Inzwischen bin ich kein angestellter Motorjournalist mehr, sondern als Fotograf und Autor freiberuflich tätig, und wie jeder Selbstständige brauche ich Kunden. Also dachte ich, es wäre eine gute Idee, auf einer zweitägigen Oldtimerveranstaltung in Potsdam mit Tausenden Besuchern einen Stand zu haben, dort meine besten Bilder in DIN A2 aufzuhängen und mich bekannt zu machen.

Dafür habe ich meinen Urlaub unterbrochen, 2000 Euro in einen Top-Drucker samt Tinte und Papier investiert und zum offiziellen Veranstaltungsmagazin kostenlos Texte und Fotos beigesteuert – darum habe ich dann keine Standmiete zahlen müssen.

Und wer jetzt auf die Pointe wartet: Es gibt keine, es war kein totaler Flop, auch wenn ich keinen einzigen Auftrag erhalten habe.

Denn so funktioniert es nicht mit der Selbstständigkeit. Man kann sich nicht hinstellen, ein paar nette Bilder zeigen und glauben, alles Weitere ergebe sich schon. Aber man kann da sein, mit interessanten Menschen ins Gespräch kommen und – zeigen, wer man ist.
+ + +
● GESTELLTE AUFGABE
Fasse den Absatz, der mit „Dafür habe ich meinen Urlaub unterbrochen“ beginnt, aus dem Text über den Stand auf der Oldtimerveranstaltung als kurze Stichpunktliste zusammen, ohne eine seiner wesentlichen Angaben auszulassen. Die Datensätze haben mit dem Text nichts zu tun.
+ + +
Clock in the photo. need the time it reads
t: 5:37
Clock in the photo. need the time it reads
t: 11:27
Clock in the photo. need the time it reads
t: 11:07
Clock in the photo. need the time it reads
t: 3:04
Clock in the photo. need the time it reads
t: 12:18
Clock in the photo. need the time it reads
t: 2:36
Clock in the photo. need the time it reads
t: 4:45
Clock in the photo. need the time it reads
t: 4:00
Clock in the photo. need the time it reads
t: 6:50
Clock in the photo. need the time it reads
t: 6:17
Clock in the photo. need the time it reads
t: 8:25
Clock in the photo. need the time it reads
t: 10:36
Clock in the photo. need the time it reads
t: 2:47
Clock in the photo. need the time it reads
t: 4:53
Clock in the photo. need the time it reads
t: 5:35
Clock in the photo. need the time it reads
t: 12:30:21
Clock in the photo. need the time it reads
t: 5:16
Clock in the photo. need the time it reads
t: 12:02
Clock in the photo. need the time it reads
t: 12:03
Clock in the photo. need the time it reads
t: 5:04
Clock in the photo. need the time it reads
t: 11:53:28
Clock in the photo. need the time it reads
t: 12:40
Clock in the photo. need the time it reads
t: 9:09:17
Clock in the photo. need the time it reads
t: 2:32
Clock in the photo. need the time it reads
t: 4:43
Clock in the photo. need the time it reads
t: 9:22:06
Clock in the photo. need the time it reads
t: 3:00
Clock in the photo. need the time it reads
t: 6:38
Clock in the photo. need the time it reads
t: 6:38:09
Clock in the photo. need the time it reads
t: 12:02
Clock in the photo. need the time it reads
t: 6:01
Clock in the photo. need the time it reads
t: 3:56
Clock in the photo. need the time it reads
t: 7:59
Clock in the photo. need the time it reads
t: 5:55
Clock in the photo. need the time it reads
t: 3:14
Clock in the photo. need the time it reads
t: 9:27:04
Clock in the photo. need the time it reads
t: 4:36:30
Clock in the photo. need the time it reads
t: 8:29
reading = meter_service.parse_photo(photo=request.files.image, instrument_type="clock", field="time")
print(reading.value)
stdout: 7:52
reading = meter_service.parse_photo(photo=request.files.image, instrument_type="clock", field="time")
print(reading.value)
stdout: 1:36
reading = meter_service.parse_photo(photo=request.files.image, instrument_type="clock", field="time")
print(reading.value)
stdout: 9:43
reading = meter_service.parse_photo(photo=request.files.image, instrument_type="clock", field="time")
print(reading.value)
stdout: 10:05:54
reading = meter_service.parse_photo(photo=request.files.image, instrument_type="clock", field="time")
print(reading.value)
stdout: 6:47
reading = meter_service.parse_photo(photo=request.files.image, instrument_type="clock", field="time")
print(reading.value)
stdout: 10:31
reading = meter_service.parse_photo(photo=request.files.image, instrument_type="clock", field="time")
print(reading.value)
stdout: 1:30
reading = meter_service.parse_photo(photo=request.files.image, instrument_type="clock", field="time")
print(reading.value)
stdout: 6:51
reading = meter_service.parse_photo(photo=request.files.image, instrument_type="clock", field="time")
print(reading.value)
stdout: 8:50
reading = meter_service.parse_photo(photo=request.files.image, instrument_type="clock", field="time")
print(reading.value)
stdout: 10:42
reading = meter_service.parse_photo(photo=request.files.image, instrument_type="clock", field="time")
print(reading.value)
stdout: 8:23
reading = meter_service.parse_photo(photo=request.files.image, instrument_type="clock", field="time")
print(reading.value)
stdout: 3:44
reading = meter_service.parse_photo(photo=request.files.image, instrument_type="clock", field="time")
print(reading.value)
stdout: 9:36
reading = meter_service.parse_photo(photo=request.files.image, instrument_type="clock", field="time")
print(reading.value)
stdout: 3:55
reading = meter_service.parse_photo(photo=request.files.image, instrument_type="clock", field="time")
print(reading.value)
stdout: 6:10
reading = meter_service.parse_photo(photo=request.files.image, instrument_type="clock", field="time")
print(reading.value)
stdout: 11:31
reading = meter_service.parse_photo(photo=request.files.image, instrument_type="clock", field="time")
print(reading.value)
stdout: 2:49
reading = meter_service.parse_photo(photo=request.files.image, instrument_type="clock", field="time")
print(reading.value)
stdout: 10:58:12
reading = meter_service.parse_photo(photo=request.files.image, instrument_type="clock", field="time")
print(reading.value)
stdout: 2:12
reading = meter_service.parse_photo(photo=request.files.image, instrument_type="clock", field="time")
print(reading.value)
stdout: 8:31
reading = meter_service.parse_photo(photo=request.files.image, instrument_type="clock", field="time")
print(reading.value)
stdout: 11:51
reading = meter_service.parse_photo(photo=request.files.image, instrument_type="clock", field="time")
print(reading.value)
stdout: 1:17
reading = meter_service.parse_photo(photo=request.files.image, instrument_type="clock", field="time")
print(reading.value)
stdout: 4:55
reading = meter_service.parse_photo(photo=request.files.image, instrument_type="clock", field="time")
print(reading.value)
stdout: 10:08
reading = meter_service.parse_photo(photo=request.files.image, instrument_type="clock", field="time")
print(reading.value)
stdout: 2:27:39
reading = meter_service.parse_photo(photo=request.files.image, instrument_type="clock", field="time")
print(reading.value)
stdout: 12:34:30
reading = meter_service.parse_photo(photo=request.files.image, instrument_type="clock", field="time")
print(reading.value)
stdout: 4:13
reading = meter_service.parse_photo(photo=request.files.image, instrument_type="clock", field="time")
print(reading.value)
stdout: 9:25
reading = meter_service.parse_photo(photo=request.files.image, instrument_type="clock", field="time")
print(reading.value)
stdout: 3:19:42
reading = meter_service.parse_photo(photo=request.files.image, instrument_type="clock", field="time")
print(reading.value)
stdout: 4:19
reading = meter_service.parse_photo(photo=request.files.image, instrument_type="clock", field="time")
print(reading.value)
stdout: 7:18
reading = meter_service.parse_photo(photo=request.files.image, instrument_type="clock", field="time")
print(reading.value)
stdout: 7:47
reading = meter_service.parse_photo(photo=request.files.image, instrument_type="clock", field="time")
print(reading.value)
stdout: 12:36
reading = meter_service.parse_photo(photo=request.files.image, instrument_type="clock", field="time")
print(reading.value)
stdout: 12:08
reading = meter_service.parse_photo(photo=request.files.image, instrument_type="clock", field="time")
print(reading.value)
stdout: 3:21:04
+ + +
● VOLLSTÄNDIGE ANTWORT
- Urlaub unterbrochen
- 2000 Euro in einen Top-Drucker samt Tinte und Papier investiert
- kostenlos Texte und Fotos zum offiziellen Veranstaltungsmagazin beigesteuert
- dadurch keine Standmiete gezahlt